You've lost me. The parent comments were specifically talking about using LUTs to replace calculation, and particular calculations involving branches. So basically rather than some ALU ops + possibly some branches, you use a LUT and fewer or zero ALU ops, and fewer or zero branches.
No one is talking about the context of a LUT of function pointers being used for a switch statement.
A histogram is generally a read/write table in memory and doesn't have much to do with a (usually read-only) LUT - unless I missed what you're getting at there.
> Yeah, used a bit sloppy terminology. Loads can affect performance system wide. To be a win, LUT function needs to be something pretty heavy, while LUT itself needs to be small (at least <16 kB, preferably <1 kB).
Definitely. Useful LUTs are often a few dozen bytes: the JumpMForceData one referring to about was only 8 bytes!
> Microbenchmarks often miss "system" level issues.
But it's like a reverse myth now: at some point (apparently?) everyone loved LUTs - but now it's popular to just dismiss any LUT use with: "yeah but a cache miss takes yyy cycles which will make a LUT terrible!" or "microbenchmarks can't capture the true cost of LUTs!".
Now the latter is certainly true, but you can certainly put reasonable bounds on the cost. The key observation is the "deeper" the miss (i.e., miss to DRAM being the deepest, ignoring swap), the less the implied frequency the LUT-using method was being called anyways. If the method is always missing to DRAM, the LUT entries are being cleared out before the next invocation (that hits the same line) which must be a "while". Conversely, when the LUT method is very hot (high of calls), the opportunity for the LUT to stay in cache is great.
You can even analyze this more formally: basically looking at the cost-benefit of every line of cache used by the LUT: if the LUT didn't use that line, what would be the benefit to the surrounding code? For any non-trivial program this gets hard to do exactly, but certainly with integration benchmarks and performance counters you can make some reasonable tests. Associativity makes everything tougher and less linear though...
> Well, isn't that where the performance wins are and what you need to do to extract maximum performance from that hot loop?
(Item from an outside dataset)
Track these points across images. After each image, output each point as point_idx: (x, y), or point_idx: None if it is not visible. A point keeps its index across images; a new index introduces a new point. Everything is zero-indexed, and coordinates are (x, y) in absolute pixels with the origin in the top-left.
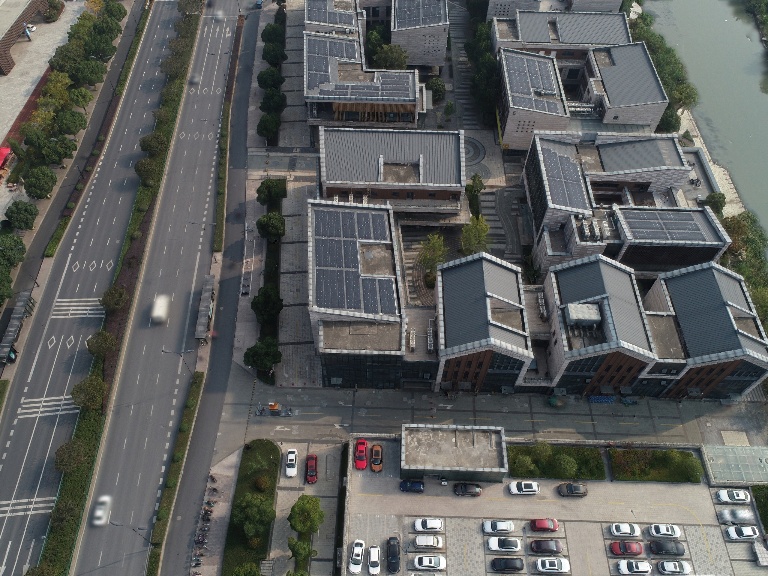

Sure, if it can be vectorized. My point there was that you were discussing the latency of L2 misses rather than the throughput, which implies that the operations on consecutive elements were dependent (otherwise it would be the throughput of 1 or 2 per cycle that would be important). So you just have to keep it apples to apples: if you assume independent ops, you can perhaps vectorize, but then the LUT comparison is a throughput one (as is the scalar alternative), but if the code is dependent and non-vectorizable, then the LUT latency more becomes important.
> A good truly parallel vector gather implementation could make (small) LUTs very interesting performance wise.
Anything that can be vectorized usually adds another factor of 4 or 8 to performance making it much harder for LUTs to come out on top, since the gather implementations on x86 anyways just use the same scalar ports and are thus still limited to 2/cycle, and without any "smarts" for identical or overlapping elements.
Sometimes you can use pshufb to do what amounts to 16 or 32 parallel lookups in a 16-element table of bytes. If your LUT can be made that small, it works great.